The three-volume edition Bible and the Dead Sea Scrolls will become a milestone for Old and New Testament research. The authors are leading scholars in this field and no other publication has collected so many interesting contributions about the largest finding of biblical and Jewish texts in the last century.
—Martin Hengel, former professor emeritus of New Testament and early Judaism, University of Tubingen
These three volumes containing fresh and updated research on the Dead Sea Scrolls, the Bible, the Qumran community, and early Christianity, written by renown scholars from the U.S., Canada, Europe, and Israel, and edited by one of the world’s leading scholars, promise to be a major and definitive contribution to scholarship.
—Adolfo Roitman, curator of the Dead Sea Scrolls, The Israel Museum, Jerusalem
James H. Charlesworth has assembled a stellar gathering of Dead Sea Scrolls scholars in these rich volumes. They will make a lasting and profoundly significant contribution to the understanding of the greatest archeological find of modern times and the light it throws on the Bible.

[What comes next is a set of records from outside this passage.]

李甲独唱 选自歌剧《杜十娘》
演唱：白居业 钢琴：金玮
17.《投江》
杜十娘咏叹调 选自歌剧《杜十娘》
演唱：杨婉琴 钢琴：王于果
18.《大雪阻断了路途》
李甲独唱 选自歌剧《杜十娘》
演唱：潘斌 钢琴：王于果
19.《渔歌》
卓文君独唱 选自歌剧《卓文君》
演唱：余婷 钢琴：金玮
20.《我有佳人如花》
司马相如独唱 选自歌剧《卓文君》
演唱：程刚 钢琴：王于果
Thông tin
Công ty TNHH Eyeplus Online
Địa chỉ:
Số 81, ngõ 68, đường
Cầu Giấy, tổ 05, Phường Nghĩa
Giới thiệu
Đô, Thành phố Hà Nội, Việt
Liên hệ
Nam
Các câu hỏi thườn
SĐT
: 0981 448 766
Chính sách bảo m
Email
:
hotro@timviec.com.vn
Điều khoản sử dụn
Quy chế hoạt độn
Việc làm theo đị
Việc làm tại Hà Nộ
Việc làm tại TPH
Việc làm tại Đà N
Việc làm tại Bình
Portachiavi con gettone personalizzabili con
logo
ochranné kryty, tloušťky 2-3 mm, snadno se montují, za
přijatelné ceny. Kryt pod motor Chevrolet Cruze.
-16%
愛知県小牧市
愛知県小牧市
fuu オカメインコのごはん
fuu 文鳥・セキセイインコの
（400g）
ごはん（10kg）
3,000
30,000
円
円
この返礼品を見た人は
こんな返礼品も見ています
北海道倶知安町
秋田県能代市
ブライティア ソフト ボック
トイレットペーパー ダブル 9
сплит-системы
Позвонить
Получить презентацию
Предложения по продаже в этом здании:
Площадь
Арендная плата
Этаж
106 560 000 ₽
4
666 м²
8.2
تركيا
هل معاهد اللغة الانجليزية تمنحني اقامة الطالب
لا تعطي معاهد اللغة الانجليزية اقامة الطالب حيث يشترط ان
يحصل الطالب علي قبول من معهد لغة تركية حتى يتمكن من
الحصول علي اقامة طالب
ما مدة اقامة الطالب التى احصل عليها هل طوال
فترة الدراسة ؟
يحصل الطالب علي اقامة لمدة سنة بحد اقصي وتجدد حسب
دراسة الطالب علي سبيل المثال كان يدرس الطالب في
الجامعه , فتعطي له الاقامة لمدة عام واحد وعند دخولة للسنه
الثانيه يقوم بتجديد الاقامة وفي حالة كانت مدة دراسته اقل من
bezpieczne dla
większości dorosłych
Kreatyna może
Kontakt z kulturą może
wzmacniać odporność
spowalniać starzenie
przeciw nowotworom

—Michael E. Stone, Gail Levin de Nur Professor of Comparative Religion and professor of Armenian studies, The Hebrew University of Jerusalem
James H. Charlesworth is the George L. Collord Professor of New Testament Language and Literature at Princeton Theological Seminary where he is also the editor and director of the Dead Sea Scrolls Project. His specialties are the Apocrypha and Pseudepigrapha of the Old and New Testaments, the Dead Sea Scrolls, Josephus, Jesus research, and the Gospel of John.